Patients and methods: Records of 75 patients who underwent 86 UK infusions between January 1988 and July 1992 were reviewed to evaluate for the development of UK-associated rigors. A modified chromogenic limulus amebocyte lysate (LAL) test was performed to determine the presence of endotoxin in four samples of UK from lots associated with rigors, one sample of UK not associated with rigors, sterile water, nonionic contrast medium, and ionic contrast medium.
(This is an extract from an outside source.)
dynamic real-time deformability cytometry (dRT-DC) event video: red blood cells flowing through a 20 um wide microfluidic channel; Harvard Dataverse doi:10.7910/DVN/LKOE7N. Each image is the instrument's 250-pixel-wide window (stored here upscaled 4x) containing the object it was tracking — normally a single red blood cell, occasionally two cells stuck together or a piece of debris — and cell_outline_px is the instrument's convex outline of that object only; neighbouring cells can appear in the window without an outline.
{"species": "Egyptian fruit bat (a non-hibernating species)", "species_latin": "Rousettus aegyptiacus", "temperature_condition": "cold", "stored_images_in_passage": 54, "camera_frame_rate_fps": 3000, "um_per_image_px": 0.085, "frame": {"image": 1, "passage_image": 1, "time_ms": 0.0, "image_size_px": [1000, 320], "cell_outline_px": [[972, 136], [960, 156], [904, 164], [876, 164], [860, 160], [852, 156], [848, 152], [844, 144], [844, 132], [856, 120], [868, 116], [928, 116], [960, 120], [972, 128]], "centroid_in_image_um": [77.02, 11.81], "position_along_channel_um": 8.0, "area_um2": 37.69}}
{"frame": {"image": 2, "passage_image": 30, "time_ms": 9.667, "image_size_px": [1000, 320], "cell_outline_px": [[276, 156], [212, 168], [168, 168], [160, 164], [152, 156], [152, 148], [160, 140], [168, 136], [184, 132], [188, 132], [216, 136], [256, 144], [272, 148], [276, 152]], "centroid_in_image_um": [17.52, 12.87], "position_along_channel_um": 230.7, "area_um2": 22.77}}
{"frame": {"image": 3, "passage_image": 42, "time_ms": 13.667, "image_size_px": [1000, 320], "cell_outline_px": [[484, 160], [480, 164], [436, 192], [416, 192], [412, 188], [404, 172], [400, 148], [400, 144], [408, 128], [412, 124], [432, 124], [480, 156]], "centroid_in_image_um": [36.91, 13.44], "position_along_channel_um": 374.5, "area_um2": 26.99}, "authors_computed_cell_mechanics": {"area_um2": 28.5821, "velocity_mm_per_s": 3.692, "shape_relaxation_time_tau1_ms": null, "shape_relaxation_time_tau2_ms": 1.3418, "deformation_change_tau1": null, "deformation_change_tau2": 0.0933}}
Results: Between January 1, 1988, and July 10, 1990, 43 patients underwent 46 UK treatments (group 1) with no documented rigors (0% prevalence). In 45 of these 46 treatments, a standard, non-pulse-spray bolus of 75,000-500,000 IU of UK (mean dose, 182,222 IU) was used. Between July 11, 1990, and July 6, 1992, 38 patients underwent 40 UK treatments (group 2). In 33 of these 40 treatments, a standard bolus was given. Five patients received a pulse-spray bolus. The mean bolus was 213,768 IU (range, 100,000-500,000 IU). Eleven group 2 patients developed rigors (28% prevalence; P = .0005 vs group 1). The chromogenic LAL tests demonstrated no endotoxin in sterile water, nonionic contrast media, or ionic contrast media. Endotoxin was detected in small concentrations in the four samples of UK associated with rigors and in the UK sample not associated with rigors.
Conclusion: The increase in the prevalence of rigors associated with the use of UK does not appear to be related to an endotoxin in UK, since the concentration of endotoxin detected is well below the threshold pyrogenic dose in humans.